The Indian Space Research Organisation (Isro) is set to conduct the maiden launch of its newly developed Small Satellite Launch Vehicle (SSLV), which has been readied with the sole purpose of catering to the on-demand satellite launch market. The multi-billion-dollar market has been fuelling space exploration across the world with private companies like SpaceX scoring the biggest slice of the pie.
India will demonstrate its capabilities in launching small satellites as the New Space India Limited secures big contracts ahead of the first launch. The SSLV will lift off on August 7 from the First Launch Pad of Satish Dhawan Space Centre, Sriharikota at 09:18 am with the Earth Observation satellite (EOS-02).
The launch vehicle will inject the 135-kilogram satellite into low earth orbit of about 350 km to the equator along with AzadiSat developed by 750 girls.
Why do we need SSLV?
SSLV has been developed with the sole purpose of launching small satellites, as the name suggests, and freeing up the massively used Polar Satellite Launch Vehicle (PSLV) for bigger missions to space. PSLV is India’s workhorse and has successfully conducted over 50 missions depositing not just domestic but also customer satellites into Low Earth Orbit (LEO).
The Centre had allocated Rs 169 crores for the development of the project, which is to cover the development & qualification of the vehicle systems and the flight demonstration through three development flights, SSLV-D1, SSLV-D2, and SSLV-D3.
SSLV vs PSLV
The SSLV is completely different from the PSLV even though both are used for launching satellites into Low Earth Orbit. While the PSLV is 44 meters in height, SSLV tops at 34 meters. The newly developed rocket has been configured with three solid stages the 87 t, 7.7 t, and 4.5 t respectively, as against the PSLV, which is a four-stage rocket that generates 4800 kN thrust in the first stage, 799 kN in the second, 240 kN in the third and 15 kN in fourth.

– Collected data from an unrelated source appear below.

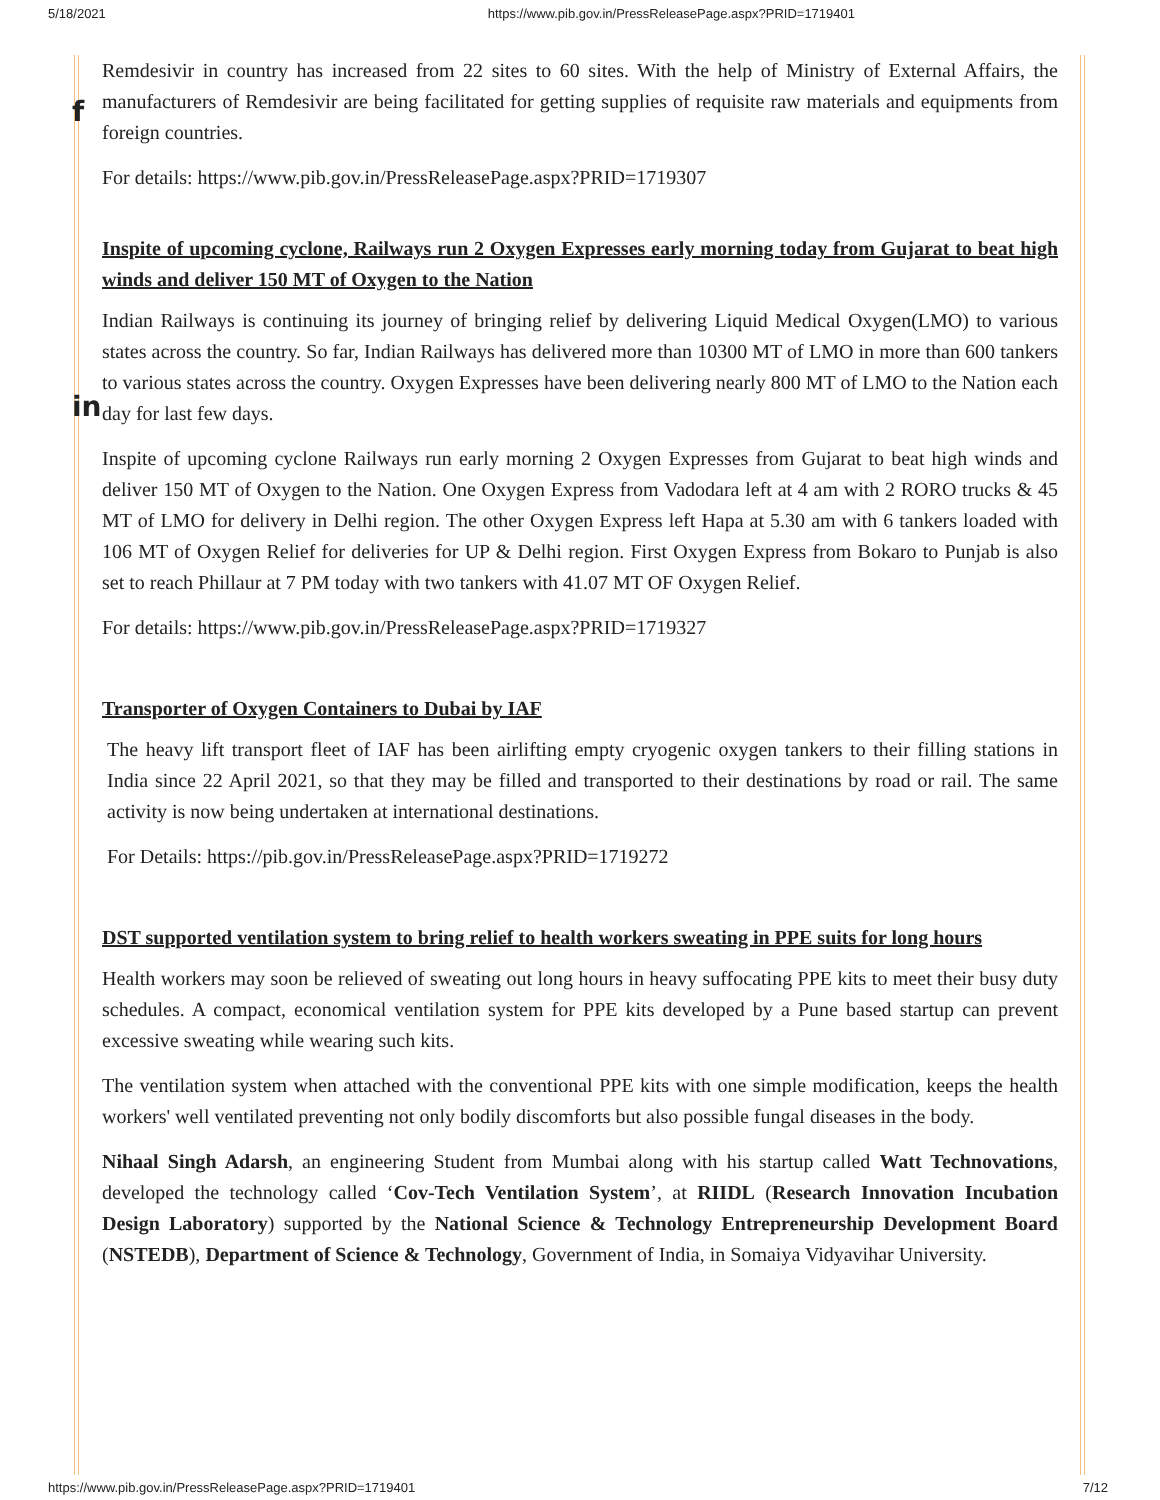5/18/2021 https://www.pib.gov.in/PressReleasePage.aspx?PRID=1719401
f
in
Remdesivir in country has increased from 22 sites to 60 sites. With the help of Ministry of External Affairs, the manufacturers of Remdesivir are being facilitated for getting supplies of requisite raw materials and equipments from foreign countries.
For details: https://www.pib.gov.in/PressReleasePage.aspx?PRID=1719307
Inspite of upcoming cyclone, Railways run 2 Oxygen Expresses early morning today from Gujarat to beat high winds and deliver 150 MT of Oxygen to the Nation
Indian Railways is continuing its journey of bringing relief by delivering Liquid Medical Oxygen(LMO) to various states across the country. So far, Indian Railways has delivered more than 10300 MT of LMO in more than 600 tankers to various states across the country. Oxygen Expresses have been delivering nearly 800 MT of LMO to the Nation each day for last few days.
Inspite of upcoming cyclone Railways run early morning 2 Oxygen Expresses from Gujarat to beat high winds and deliver 150 MT of Oxygen to the Nation. One Oxygen Express from Vadodara left at 4 am with 2 RORO trucks & 45 MT of LMO for delivery in Delhi region. The other Oxygen Express left Hapa at 5.30 am with 6 tankers loaded with 106 MT of Oxygen Relief for deliveries for UP & Delhi region. First Oxygen Express from Bokaro to Punjab is also set to reach Phillaur at 7 PM today with two tankers with 41.07 MT OF Oxygen Relief.
For details: https://www.pib.gov.in/PressReleasePage.aspx?PRID=1719327
Transporter of Oxygen Containers to Dubai by IAF
The heavy lift transport fleet of IAF has been airlifting empty cryogenic oxygen tankers to their filling stations in India since 22 April 2021, so that they may be filled and transported to their destinations by road or rail. The same activity is now being undertaken at international destinations.
For Details: https://pib.gov.in/PressReleasePage.aspx?PRID=1719272
DST supported ventilation system to bring relief to health workers sweating in PPE suits for long hours
Health workers may soon be relieved of sweating out long hours in heavy suffocating PPE kits to meet their busy duty schedules. A compact, economical ventilation system for PPE kits developed by a Pune based startup can prevent excessive sweating while wearing such kits.
The ventilation system when attached with the conventional PPE kits with one simple modification, keeps the health workers' well ventilated preventing not only bodily discomforts but also possible fungal diseases in the body.
Nihaal Singh Adarsh, an engineering Student from Mumbai along with his startup called Watt Technovations, developed the technology called ‘Cov-Tech Ventilation System’, at RIIDL (Research Innovation Incubation Design Laboratory) supported by the National Science & Technology Entrepreneurship Development Board (NSTEDB), Department of Science & Technology, Government of India, in Somaiya Vidyavihar University.
https://www.pib.gov.in/PressReleasePage.aspx?PRID=1719401 7/12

When it comes to payload capacity, the two satellites are both powerful in lifting big structures off the ground. While the SSLV has been designed to carry objects ranging from 10 kilograms to 500 kilograms to a 500-kilometer planar orbit, the PSLV can deposit 1,750 kilograms of payload to Sun-Synchronous Polar Orbits of 600 km altitude.
While PSLV dominates SSLV in the above segments, the new rocket wins when it comes to turn-around time. Turn-around time means readying a rocket for the next launch and SSLV can be prepared and shifted to the launch pad in just over 72 hours, as against the two months required to prep the PSLV.
SSLV will hands down beat SpaceX Falcon-9 rocket, which takes 21 days of turn-around time.
“SSLV provides low-cost access to space on-demand basis. It offers low turn-around time, flexibility in accommodating multiple satellites, launch-on-demand feasibility, minimal launch infrastructure requirements,” Isro has said.